Avec une acuité incomparable, elle est là lors du procès, à scruter minutieusement le visage de ce criminel de guerre encadré par des policiers, dans une cage de verre; pas la moindre mimique, ni la moindre parole ne lui échappent. Et pour  lever tout doute qui la taraude, elle n’hésite pas à revisionner inlassablement  sur écran de télévision, les images d’archives du procès. Après s’être profondément imprégnée de toutes ces données, elle fume et pense ; pense et fume interminablement. Aux harcèlements du New yorker de plus en plus impatient de son retard, elle oppose l‘indifférence. 
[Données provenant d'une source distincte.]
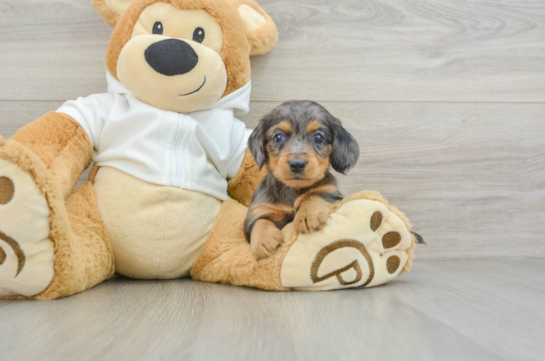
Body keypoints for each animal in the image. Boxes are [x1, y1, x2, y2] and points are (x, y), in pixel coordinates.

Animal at [244, 100, 360, 260]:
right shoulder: (259, 209)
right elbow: (259, 220)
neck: (292, 190)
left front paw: (307, 215)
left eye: (318, 137)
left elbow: (313, 195)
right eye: (278, 137)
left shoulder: (331, 192)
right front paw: (263, 240)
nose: (297, 164)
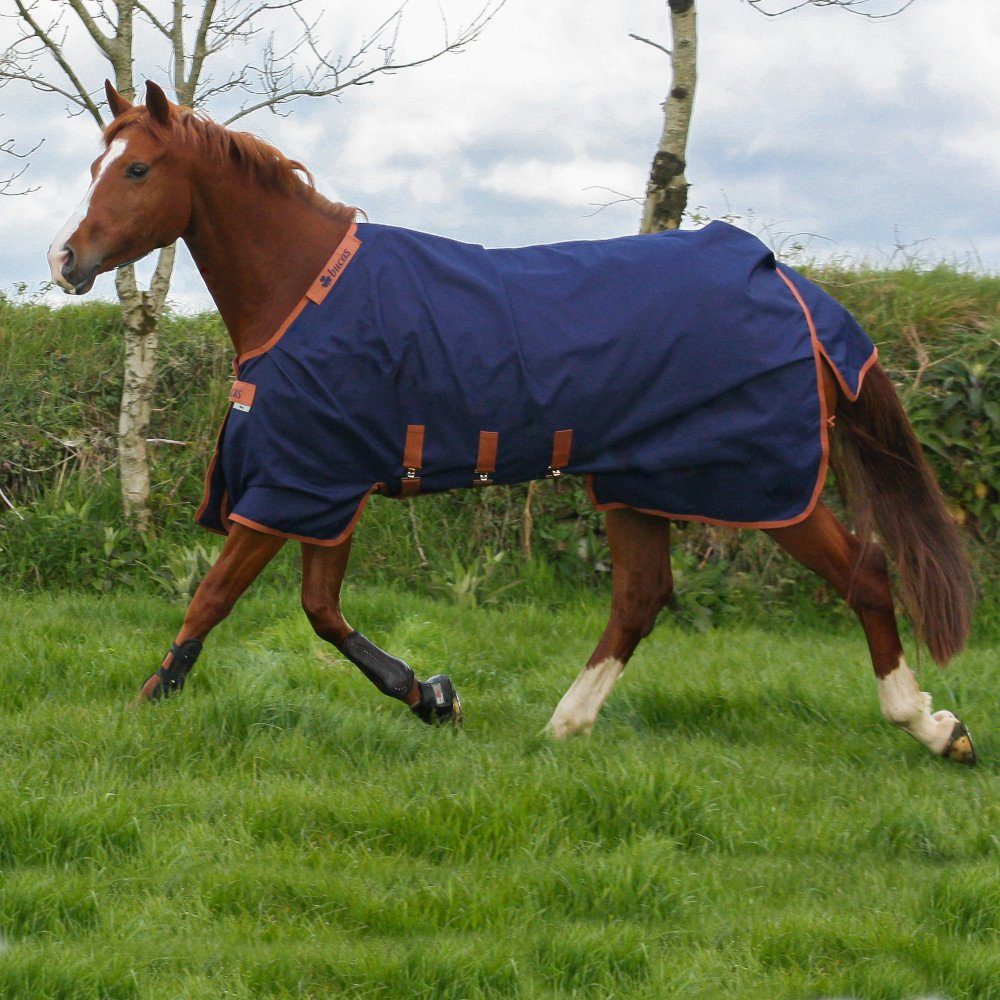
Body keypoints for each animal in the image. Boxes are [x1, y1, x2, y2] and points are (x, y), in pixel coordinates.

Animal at [47, 80, 977, 763]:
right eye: (97, 161)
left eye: (137, 170)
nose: (66, 259)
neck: (305, 289)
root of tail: (790, 287)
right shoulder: (326, 486)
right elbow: (320, 611)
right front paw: (432, 698)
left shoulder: (302, 481)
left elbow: (215, 598)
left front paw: (146, 700)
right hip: (637, 480)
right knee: (641, 598)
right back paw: (563, 725)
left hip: (757, 481)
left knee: (863, 573)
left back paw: (933, 728)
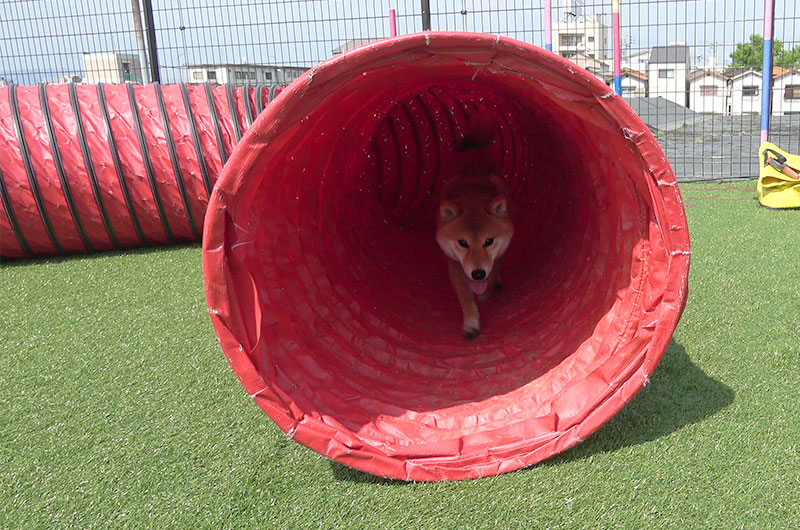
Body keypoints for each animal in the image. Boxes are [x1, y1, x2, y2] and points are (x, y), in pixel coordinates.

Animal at [438, 117, 512, 338]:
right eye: (463, 243)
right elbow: (465, 296)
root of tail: (471, 147)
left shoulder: (501, 252)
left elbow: (493, 271)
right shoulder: (453, 262)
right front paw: (471, 322)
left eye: (489, 241)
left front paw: (486, 291)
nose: (478, 274)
Puis, une fois passé le temps de latence, nécessaire pour la gestation de sa pensée, elle publie. Hannah Arendt, ne voit en l’accusé particulièrement coopératif, qu’un simple type insignifiant ; à ses yeux, il ne ressemble en rien à ce « fauve », ni à « cet ennemi du genre humain », encore moins à ce pervers ou ce monstre habité par des intentions démoniaques qui, selon la Cour, aurait agi avec ardeur et passion pour exterminer une race ; là où le bât blesse, c’est de déduire qu’il a agi en possession de l’intégralité de son caractère humain, orienté par sa seule médiocrité ; dénué de cette aptitude à penser qui seule selon elle, peut enfanter le Bien, ce convoyeur de la mort n’était que le rouage d’une machine d’une grande complexité ; un déficit de sa pensée qui malheureusement s’est avéré encore plus catastrophique que tous les mauvais instincts du monde! 
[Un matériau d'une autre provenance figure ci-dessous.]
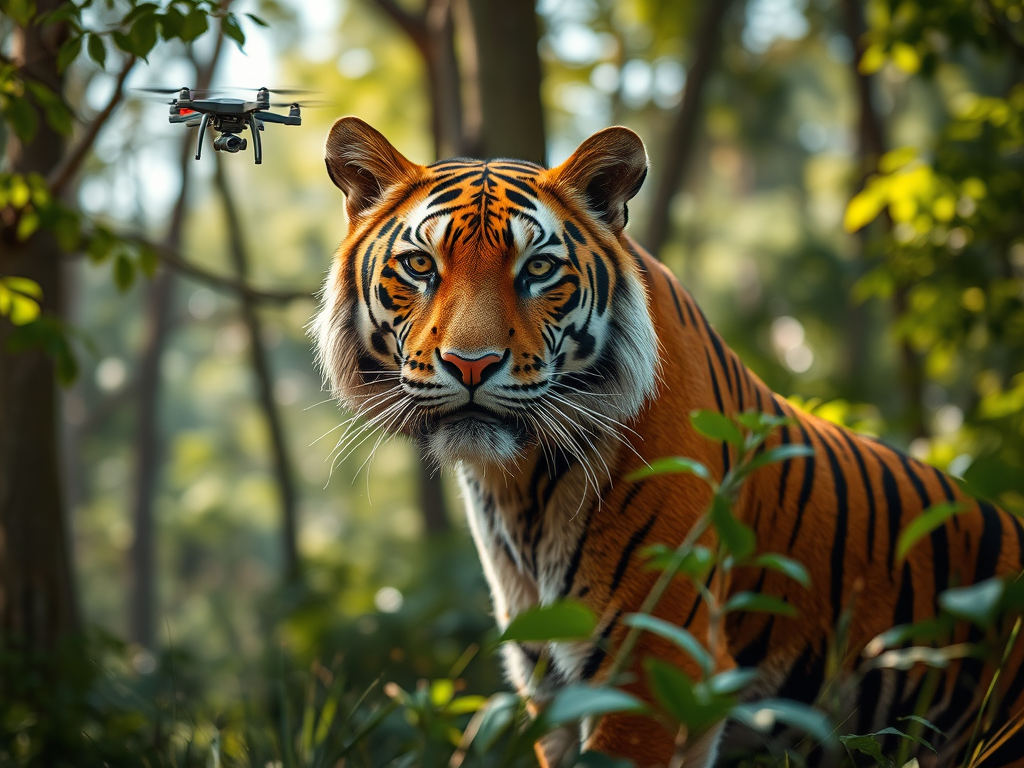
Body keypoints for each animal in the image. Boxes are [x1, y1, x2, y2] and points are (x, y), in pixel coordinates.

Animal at [312, 116, 1024, 768]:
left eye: (538, 268)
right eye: (420, 265)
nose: (470, 365)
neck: (518, 484)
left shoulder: (651, 664)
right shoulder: (550, 679)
Il saute aux yeux que ce n’était qu’un de ces banals fonctionnaires zélés, obnubilés juste par la politique du résultat, désireux de faire carrière et nullement de faire le mal pour le Mal ; obeir aux ordres selon la procédure administrative était sa devise : « les choses se seraient passées autrement, si le courage avait été structuré hiérarchiquement, j’aurais été plus courageux et les choses se seraient passées autrement » ! L’injonction d’être courageux lui aurait fait cruellement défaut… 

En plus de son inaptitude à penser, Eichmann était amputé de l’imagination jusqu’à ne plus réaliser l’ampleur de l’horreur infligée à ses victimes.  L’engrenage en définitive a pris le dessus sur toute autre considération. En somme, en l’absence de pulsions de haine ou d’antisémitisme, la monstruosité résiderait plutôt dans cette soumission passive à la hiérarchie. C’est à partir de cette analyse que  Hannah Arendt parlera de concept de la « banalité du mal ». La philosophe dénoncera aussi la collaboration de certains Conseils juifs avec les nazis, sans laquelle le nombre des victimes de la Shoah n’aurait jamais pu être atteint. 

En porte à faux avec sa communauté, elle s’est attirée des foudres d‘une violence psychologique inouïe : harcèlements, lettres de menaces, ostracisation, intimidations, qui la laisseront inflexible. Après ce déferlement de haine, il y a ce monologue dans un amphithéâtre, d’une beauté saisissante, au terme duquel elle sera ovationnée par ses étudiants, subjuguée à l’unanimité par la profondeur de sa pensée universelle, aussi libre que l’air. Une belle ode à la liberté de pensée.